Nel 2017 ce n’erano poco meno di 6.400. Oggi il censimento di Areu arriva a 13.500
Defibrillatori automatici esterni più che raddoppiati in 4 anni in Lombardia: nel 2017, Areu ne censiva poco meno di 6.400, mentre oggi se ne contano 13.500 a cui va aggiunto un 10-20% di Dae non dichiarati. Considerando solo i numeri ufficiali dell’Azienda regionale di emergenza urgenza, sul territorio regionale c’è un Dae ogni 740 abitanti, con una diffusione omogenea in rapporto alla popolazione presente. Molti? Pochi? Nel caso di un arresto cardiaco, il defibrillatore è utile se è possibile trovarlo nelle vicinanze: maggiore è la diffusione, maggiore è la probabilità di averne uno a portata di mano in caso di necessità. A fare la parte del leone è il Milanese, con quasi 3.900, seguito da Brescia con 2.650 e Bergamo con quasi 2mila. Le città capoluogo sono quelle con una maggiore diffusione, ma anche nei luoghi turistici c’è una rete capillare: tra le due sponde del Lario se ne contano un centinaio, circa 180 tra i comuni della sponda bresciana del Garda, 370 tra le valli Bergamasche.
Numeri destinati a crescere, anche sull’onda emotiva del caso di Eriksen (giocatore danese salvato grazie alle corrette manovre di primo soccorso), che ha creato una rinnovata attenzione al tema. In corso c’è anche l’iter per il ddl 1441, che prevede lo stanziamento di 10 milioni di euro per dotare i luoghi pubblici di nuovi Dae, l’obbligo per le società sportive e l’introduzione a scuola dell’insegnamento delle manovre di rianimazione cardiopolmonare, oltre che l’immunità per chiunque utilizzi defibrillatori. "In Italia è richiesta una formazione specifica per usare un Dae – spiega Domenico Pecora, responsabile dell’Unità Elettrofisiologia dell’ U.O. Cardiologia di Fondazione Poliambulanza – anche se sono molto semplici da utilizzare, grazie al cartoon guida. Il corso serve soprattutto per le operazioni preparatorie". Se i defibrillatori sono utilissimi per intervenire in caso di arresto cardiaco, la manovra davvero insostituibile è, però, il massaggio cardiaco. "Non si può lasciare il paziente senza massaggio per andare a prendere il defibrillatore – avverte Pecora – l’ideale sarebbe che ci fossero due soccorritori. Nel caso in cui ci si trovi da soli a gestire una situazione del genere, dopo aver chiamato il 112, bisogna dedicarsi al massaggio cardiaco del paziente. Gli operatori del 112 sono molto bravi a dare istruzioni su come fare".

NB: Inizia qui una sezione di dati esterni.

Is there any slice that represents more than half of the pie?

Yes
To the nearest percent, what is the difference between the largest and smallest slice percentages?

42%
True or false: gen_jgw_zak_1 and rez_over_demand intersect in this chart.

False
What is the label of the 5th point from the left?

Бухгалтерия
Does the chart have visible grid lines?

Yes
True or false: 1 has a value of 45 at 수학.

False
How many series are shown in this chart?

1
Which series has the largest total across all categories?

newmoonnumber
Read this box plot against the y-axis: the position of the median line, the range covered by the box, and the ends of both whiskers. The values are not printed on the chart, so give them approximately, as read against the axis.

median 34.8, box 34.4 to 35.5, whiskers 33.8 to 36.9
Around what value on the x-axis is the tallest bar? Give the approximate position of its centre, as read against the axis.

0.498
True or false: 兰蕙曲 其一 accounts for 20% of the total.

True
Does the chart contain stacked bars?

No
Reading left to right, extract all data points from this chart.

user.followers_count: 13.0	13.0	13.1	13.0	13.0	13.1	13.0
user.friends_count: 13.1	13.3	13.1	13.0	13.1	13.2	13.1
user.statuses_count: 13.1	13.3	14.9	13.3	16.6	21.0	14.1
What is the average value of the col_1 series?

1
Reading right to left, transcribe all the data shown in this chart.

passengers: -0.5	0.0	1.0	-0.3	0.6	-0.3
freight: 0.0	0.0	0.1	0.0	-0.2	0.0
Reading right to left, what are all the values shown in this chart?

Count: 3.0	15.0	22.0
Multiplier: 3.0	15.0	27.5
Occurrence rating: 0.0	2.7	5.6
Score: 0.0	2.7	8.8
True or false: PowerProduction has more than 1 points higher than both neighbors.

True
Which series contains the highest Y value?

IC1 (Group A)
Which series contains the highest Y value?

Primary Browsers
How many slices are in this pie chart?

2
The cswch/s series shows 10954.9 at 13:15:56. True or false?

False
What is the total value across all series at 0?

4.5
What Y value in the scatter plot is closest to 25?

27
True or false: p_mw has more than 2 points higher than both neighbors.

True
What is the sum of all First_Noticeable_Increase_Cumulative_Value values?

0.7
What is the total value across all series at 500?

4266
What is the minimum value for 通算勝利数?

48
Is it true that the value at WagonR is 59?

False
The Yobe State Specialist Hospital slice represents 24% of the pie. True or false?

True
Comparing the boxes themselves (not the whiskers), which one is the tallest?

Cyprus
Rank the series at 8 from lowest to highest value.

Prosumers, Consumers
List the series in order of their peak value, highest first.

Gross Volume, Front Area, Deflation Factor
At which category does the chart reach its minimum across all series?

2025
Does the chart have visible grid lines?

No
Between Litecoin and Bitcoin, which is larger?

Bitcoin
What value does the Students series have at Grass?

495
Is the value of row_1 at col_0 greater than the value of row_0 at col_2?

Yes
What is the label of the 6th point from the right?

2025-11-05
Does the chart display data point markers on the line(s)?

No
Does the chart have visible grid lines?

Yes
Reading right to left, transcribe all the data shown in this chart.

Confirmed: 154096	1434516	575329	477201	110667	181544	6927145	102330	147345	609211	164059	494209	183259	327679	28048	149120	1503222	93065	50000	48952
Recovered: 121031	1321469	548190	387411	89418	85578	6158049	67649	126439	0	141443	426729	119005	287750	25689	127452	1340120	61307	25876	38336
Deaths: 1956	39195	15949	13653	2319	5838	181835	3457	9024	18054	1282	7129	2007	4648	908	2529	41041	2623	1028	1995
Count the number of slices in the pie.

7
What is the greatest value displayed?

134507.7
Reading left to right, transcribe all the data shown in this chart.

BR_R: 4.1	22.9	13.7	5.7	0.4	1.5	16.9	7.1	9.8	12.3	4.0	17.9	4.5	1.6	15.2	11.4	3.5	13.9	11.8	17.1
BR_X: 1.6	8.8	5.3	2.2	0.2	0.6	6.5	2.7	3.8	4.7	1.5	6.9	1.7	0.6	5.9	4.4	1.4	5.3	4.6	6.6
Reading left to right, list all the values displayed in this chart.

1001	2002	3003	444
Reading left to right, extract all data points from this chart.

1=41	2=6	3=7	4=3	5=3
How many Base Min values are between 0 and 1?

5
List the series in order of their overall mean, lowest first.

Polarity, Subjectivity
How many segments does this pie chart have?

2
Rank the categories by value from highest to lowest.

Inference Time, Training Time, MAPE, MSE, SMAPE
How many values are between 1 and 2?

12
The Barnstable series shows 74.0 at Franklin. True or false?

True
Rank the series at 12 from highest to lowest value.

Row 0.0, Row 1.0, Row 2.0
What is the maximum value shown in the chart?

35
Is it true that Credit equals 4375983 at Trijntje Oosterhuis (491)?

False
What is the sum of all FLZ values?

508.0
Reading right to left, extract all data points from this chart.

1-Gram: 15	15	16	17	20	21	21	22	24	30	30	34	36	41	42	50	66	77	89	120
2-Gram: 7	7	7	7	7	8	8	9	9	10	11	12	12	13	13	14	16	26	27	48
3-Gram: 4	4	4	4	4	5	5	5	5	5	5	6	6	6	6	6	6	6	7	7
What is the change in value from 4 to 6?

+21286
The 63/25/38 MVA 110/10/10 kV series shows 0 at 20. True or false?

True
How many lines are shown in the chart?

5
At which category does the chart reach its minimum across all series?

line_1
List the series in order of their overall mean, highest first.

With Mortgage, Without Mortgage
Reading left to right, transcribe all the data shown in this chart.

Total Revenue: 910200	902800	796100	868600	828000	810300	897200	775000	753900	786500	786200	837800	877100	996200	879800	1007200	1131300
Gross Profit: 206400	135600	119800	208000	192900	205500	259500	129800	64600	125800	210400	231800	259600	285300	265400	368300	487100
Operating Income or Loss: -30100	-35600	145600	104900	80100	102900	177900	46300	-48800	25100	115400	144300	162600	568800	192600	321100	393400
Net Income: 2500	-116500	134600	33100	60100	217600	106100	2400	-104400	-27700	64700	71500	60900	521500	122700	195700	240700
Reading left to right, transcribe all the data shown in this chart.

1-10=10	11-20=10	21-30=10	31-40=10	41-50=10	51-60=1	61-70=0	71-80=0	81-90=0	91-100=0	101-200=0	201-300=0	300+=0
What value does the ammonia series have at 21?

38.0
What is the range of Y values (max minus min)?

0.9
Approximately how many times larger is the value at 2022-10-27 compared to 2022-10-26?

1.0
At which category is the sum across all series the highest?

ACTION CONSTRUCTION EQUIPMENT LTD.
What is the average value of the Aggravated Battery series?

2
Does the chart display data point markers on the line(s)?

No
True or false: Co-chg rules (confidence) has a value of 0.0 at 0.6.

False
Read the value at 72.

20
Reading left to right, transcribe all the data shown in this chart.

L’incidenza di arresto cardiaco in Italia è di 1 ogni 1.000 abitanti all’anno (50mila in Italia), con sopravvivenza del 2% senza interventi. Secondo studi recenti, con una defibrillazione fatta sotto i 4 minuti dall’arresto, la percentuale di sopravvivenza senza danni al cervello è vicina al 100%. "Disabilità e morte sono tempo-correlate – aggiunge Pecora – un intervento rapido fa al differenza. Tuttavia la popolazione deve essere edotta sull’arresto cardiaco. Nel caso del giocatore Eriksen, ad esempio, si è parlato di malore per descrivere il momento in cui è caduto per terra senza ripararsi. In realtà, questo è l’esempio classico di arresto cardiaco". Riconoscere i sintomi, assicurarsi che la persona non respiri più, verificare che non abbia in bocca oggetti (un gioco nei bambini, cibo per chi è a tavola) sono le prime operazioni da fare (in pochi secondi, oltre ad avvisare il 112), prima di iniziare il massaggio cardiaco, con almeno 100 compressioni energiche al minuto sul torace. "Se la persona è incosciente, non bisogna aver timore di provocare delle fratture – conclude Pecora – una costola rotta si può riparare, ma è fondamentale che la persona resti in vita".